- Exercise
Reproduce the entries below line by line, starting with the first line and going on through the line that contains "ным предпринимателям и заставляют", both included.

Record excerpts Start Marker

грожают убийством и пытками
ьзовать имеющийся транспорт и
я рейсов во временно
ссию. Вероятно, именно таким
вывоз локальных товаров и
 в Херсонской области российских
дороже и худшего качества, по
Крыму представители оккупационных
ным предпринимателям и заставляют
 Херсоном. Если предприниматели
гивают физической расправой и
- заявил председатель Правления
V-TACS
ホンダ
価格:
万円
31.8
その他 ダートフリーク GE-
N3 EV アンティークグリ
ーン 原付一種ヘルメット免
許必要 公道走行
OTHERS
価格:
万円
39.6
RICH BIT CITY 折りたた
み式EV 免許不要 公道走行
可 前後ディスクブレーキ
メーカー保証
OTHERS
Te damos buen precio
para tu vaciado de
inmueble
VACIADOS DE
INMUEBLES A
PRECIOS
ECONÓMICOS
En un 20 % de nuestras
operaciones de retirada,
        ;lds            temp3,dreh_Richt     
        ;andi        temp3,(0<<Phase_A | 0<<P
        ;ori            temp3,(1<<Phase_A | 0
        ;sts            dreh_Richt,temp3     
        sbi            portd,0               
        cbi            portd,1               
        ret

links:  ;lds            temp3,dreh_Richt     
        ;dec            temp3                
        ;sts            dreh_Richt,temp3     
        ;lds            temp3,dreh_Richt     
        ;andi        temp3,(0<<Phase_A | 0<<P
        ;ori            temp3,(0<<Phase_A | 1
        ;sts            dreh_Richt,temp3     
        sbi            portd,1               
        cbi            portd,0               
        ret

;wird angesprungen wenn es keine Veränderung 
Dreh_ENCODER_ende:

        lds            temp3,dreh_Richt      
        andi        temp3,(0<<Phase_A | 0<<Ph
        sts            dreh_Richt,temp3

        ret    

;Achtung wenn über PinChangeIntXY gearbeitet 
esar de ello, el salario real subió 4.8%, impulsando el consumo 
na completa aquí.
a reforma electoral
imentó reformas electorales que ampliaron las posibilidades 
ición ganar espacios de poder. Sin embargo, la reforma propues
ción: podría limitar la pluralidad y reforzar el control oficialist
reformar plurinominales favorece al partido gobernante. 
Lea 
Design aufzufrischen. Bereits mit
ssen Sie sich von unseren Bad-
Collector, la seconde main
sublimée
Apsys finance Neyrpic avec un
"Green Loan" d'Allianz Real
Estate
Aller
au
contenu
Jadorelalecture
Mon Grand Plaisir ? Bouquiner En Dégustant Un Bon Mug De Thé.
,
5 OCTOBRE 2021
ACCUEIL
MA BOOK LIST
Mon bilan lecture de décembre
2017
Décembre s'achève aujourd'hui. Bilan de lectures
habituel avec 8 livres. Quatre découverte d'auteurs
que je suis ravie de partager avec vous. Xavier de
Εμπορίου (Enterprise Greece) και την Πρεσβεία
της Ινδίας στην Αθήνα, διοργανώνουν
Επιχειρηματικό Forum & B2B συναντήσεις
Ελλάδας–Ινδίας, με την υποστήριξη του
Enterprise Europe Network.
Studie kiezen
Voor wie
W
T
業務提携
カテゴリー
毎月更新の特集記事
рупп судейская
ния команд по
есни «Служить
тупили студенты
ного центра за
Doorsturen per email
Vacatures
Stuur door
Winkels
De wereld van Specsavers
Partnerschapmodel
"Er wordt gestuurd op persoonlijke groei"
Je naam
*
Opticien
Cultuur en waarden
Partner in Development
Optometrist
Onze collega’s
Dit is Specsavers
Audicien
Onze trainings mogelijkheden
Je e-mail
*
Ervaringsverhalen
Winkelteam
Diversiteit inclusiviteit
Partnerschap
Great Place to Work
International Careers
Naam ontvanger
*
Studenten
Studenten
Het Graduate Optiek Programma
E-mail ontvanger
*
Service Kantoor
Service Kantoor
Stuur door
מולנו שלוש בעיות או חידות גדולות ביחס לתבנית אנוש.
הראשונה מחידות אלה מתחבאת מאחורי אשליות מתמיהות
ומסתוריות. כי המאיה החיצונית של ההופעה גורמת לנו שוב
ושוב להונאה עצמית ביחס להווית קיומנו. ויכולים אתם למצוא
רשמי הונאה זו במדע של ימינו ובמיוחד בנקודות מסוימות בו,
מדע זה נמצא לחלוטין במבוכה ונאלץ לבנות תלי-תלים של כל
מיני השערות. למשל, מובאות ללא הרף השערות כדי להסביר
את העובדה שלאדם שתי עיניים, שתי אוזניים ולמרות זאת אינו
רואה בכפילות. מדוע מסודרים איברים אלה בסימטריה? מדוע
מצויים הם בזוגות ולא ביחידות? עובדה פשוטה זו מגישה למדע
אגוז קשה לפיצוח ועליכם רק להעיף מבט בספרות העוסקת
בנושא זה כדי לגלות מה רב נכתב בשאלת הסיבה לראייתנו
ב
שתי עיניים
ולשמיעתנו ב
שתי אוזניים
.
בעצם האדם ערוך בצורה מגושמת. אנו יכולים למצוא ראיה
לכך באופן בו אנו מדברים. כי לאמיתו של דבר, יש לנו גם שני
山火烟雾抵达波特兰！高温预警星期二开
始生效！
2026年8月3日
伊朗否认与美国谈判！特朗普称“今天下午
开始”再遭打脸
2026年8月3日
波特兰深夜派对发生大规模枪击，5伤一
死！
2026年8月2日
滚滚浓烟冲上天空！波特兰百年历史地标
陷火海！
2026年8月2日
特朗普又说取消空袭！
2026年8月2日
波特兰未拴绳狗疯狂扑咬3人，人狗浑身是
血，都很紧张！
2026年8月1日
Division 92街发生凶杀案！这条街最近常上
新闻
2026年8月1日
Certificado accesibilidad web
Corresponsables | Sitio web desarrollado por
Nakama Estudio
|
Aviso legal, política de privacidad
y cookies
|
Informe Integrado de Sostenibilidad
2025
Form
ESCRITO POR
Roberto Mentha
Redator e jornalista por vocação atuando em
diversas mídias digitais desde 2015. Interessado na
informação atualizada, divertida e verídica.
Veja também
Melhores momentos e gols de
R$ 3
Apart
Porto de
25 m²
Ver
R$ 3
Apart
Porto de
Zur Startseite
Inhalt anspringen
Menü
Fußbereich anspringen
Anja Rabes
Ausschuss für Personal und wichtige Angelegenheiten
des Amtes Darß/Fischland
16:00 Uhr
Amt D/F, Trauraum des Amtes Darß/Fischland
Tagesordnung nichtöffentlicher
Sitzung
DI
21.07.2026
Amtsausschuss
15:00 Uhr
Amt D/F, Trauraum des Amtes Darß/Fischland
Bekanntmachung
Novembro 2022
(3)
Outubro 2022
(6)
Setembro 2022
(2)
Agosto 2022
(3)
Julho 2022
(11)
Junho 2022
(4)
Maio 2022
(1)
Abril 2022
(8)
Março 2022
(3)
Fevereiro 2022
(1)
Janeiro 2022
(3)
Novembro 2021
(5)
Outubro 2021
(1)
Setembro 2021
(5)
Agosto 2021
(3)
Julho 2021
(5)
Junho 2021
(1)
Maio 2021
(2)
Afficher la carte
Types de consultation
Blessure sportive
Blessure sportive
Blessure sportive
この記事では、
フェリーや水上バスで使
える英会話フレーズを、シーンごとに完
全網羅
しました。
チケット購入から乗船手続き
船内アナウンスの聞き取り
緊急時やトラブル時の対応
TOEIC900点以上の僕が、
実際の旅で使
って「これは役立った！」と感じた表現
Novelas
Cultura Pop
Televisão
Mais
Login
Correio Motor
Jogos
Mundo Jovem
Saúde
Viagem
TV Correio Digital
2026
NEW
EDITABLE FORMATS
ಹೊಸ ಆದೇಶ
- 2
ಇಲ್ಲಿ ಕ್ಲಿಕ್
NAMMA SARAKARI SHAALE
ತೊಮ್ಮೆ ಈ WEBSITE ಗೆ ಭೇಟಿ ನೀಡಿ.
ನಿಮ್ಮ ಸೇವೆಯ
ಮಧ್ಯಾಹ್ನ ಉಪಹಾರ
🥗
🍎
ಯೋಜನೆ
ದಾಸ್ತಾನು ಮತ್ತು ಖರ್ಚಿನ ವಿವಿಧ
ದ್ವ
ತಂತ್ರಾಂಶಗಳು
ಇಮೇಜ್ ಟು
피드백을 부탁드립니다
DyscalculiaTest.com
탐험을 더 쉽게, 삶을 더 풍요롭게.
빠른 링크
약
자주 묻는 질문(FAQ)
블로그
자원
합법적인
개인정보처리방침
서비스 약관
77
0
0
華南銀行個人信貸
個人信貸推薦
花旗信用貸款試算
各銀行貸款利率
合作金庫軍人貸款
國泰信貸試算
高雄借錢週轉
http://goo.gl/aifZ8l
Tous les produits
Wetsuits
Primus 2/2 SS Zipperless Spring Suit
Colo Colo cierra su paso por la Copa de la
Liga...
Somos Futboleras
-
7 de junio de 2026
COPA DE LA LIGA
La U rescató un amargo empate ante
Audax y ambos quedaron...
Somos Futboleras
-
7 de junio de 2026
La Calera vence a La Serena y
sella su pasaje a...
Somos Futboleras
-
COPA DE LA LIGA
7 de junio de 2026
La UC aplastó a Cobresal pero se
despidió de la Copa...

Record excerpts End Marker

- Answer for this exercise
грожают убийством и пытками
ьзовать имеющийся транспорт и
я рейсов во временно
ссию. Вероятно, именно таким
вывоз локальных товаров и
 в Херсонской области российских
дороже и худшего качества, по
Крыму представители оккупационных
ным предпринимателям и заставляют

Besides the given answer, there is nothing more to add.